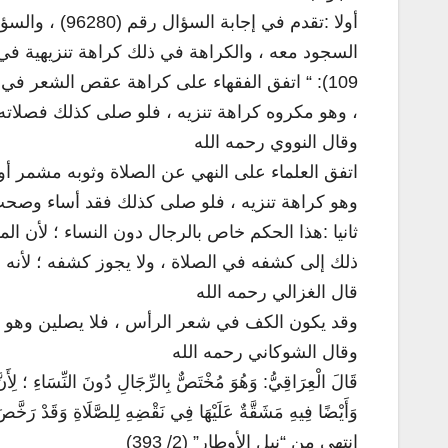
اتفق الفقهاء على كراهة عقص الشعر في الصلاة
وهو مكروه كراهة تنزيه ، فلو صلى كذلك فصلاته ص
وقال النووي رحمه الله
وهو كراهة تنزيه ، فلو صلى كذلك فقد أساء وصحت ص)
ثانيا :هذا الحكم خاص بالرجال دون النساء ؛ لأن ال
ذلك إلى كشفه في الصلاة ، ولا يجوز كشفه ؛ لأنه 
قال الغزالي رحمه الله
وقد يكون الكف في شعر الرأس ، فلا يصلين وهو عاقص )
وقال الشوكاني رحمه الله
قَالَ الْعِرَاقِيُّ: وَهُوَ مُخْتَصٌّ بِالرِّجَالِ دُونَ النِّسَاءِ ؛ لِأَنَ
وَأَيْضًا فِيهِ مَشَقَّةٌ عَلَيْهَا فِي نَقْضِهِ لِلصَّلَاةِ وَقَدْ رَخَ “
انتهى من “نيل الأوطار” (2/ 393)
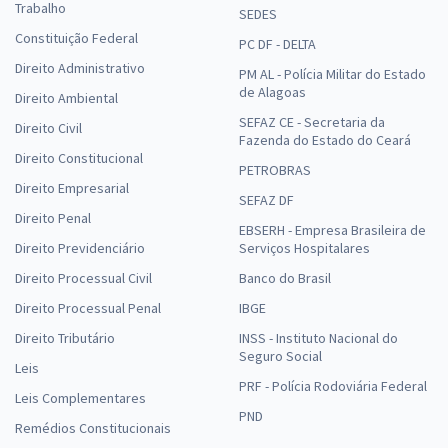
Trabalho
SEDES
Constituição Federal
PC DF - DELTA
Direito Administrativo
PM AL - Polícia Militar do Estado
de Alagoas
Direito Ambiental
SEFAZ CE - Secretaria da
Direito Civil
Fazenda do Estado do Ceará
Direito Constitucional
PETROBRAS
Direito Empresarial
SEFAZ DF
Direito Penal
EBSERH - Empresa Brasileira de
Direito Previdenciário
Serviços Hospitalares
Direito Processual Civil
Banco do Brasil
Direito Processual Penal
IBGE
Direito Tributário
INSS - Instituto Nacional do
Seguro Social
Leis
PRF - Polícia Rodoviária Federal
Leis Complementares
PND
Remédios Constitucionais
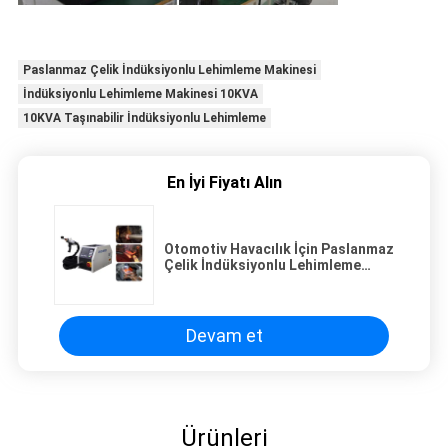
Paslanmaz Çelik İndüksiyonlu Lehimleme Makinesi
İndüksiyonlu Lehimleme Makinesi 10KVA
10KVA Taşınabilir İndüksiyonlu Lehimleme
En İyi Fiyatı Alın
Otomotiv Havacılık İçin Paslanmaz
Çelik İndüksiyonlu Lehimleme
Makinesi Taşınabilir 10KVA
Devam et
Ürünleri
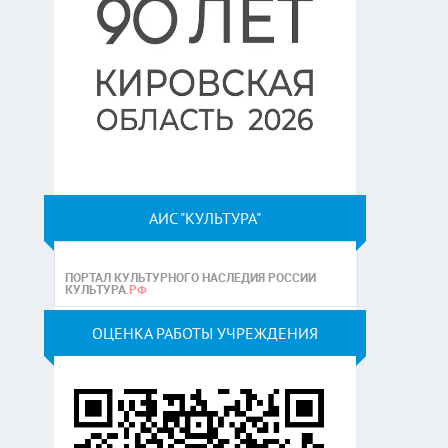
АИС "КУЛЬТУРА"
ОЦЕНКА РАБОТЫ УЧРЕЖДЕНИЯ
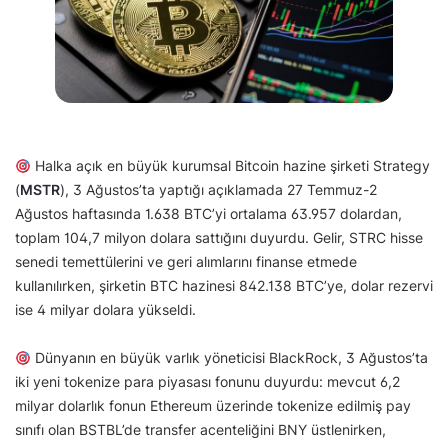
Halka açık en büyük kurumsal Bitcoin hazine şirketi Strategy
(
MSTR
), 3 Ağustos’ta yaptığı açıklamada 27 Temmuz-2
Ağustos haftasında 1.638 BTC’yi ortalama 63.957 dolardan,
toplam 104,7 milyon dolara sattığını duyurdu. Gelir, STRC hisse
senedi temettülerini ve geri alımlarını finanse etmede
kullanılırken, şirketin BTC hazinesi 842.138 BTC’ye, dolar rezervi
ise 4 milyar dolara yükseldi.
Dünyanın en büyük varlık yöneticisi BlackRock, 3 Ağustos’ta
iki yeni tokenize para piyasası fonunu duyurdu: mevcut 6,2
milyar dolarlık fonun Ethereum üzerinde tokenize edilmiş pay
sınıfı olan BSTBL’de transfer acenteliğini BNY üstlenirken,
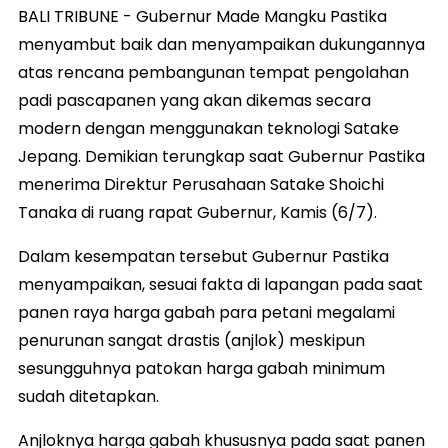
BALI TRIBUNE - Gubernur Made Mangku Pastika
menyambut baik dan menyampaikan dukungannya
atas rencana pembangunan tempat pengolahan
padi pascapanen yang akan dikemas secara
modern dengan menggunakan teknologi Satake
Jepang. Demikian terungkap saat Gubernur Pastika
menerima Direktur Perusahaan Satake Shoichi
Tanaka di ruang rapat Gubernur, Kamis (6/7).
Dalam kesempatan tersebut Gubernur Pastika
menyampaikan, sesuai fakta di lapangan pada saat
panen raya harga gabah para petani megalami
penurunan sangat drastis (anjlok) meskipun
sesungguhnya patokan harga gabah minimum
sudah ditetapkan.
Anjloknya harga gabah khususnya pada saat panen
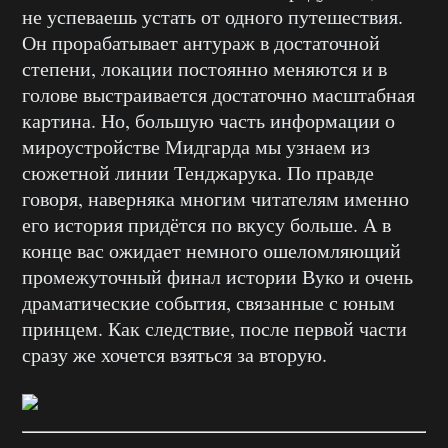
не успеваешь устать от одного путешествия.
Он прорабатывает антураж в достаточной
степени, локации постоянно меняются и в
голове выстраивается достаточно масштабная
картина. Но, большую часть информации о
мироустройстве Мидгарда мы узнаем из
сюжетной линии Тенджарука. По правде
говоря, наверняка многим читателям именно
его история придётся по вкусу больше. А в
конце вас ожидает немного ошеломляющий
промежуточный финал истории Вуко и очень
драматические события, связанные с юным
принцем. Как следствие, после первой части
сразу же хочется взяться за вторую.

--------

Pictures should not appear in the copy. Write out exactly the lines above from the first one through the line that contains "BALI TRIBUNE - Gubernur Made Mangku Pastika".

اتفق الفقهاء على كراهة عقص الشعر في الصلاة
وهو مكروه كراهة تنزيه ، فلو صلى كذلك فصلاته ص
وقال النووي رحمه الله
وهو كراهة تنزيه ، فلو صلى كذلك فقد أساء وصحت ص)
ثانيا :هذا الحكم خاص بالرجال دون النساء ؛ لأن ال
ذلك إلى كشفه في الصلاة ، ولا يجوز كشفه ؛ لأنه 
قال الغزالي رحمه الله
وقد يكون الكف في شعر الرأس ، فلا يصلين وهو عاقص )
وقال الشوكاني رحمه الله
قَالَ الْعِرَاقِيُّ: وَهُوَ مُخْتَصٌّ بِالرِّجَالِ دُونَ النِّسَاءِ ؛ لِأَنَ
وَأَيْضًا فِيهِ مَشَقَّةٌ عَلَيْهَا فِي نَقْضِهِ لِلصَّلَاةِ وَقَدْ رَخَ “
انتهى من “نيل الأوطار” (2/ 393)
Trabalho
SEDES
Constituição Federal
PC DF - DELTA
Direito Administrativo
PM AL - Polícia Militar do Estado
de Alagoas
Direito Ambiental
SEFAZ CE - Secretaria da
Direito Civil
Fazenda do Estado do Ceará
Direito Constitucional
PETROBRAS
Direito Empresarial
SEFAZ DF
Direito Penal
EBSERH - Empresa Brasileira de
Direito Previdenciário
Serviços Hospitalares
Direito Processual Civil
Banco do Brasil
Direito Processual Penal
IBGE
Direito Tributário
INSS - Instituto Nacional do
Seguro Social
Leis
PRF - Polícia Rodoviária Federal
Leis Complementares
PND
Remédios Constitucionais
Paslanmaz Çelik İndüksiyonlu Lehimleme Makinesi
İndüksiyonlu Lehimleme Makinesi 10KVA
10KVA Taşınabilir İndüksiyonlu Lehimleme
En İyi Fiyatı Alın
Otomotiv Havacılık İçin Paslanmaz
Çelik İndüksiyonlu Lehimleme
Makinesi Taşınabilir 10KVA
Devam et
Ürünleri
АИС "КУЛЬТУРА"
ОЦЕНКА РАБОТЫ УЧРЕЖДЕНИЯ
Halka açık en büyük kurumsal Bitcoin hazine şirketi Strategy
(
MSTR
), 3 Ağustos’ta yaptığı açıklamada 27 Temmuz-2
Ağustos haftasında 1.638 BTC’yi ortalama 63.957 dolardan,
toplam 104,7 milyon dolara sattığını duyurdu. Gelir, STRC hisse
senedi temettülerini ve geri alımlarını finanse etmede
kullanılırken, şirketin BTC hazinesi 842.138 BTC’ye, dolar rezervi
ise 4 milyar dolara yükseldi.
Dünyanın en büyük varlık yöneticisi BlackRock, 3 Ağustos’ta
iki yeni tokenize para piyasası fonunu duyurdu: mevcut 6,2
milyar dolarlık fonun Ethereum üzerinde tokenize edilmiş pay
sınıfı olan BSTBL’de transfer acenteliğini BNY üstlenirken,
BALI TRIBUNE - Gubernur Made Mangku Pastika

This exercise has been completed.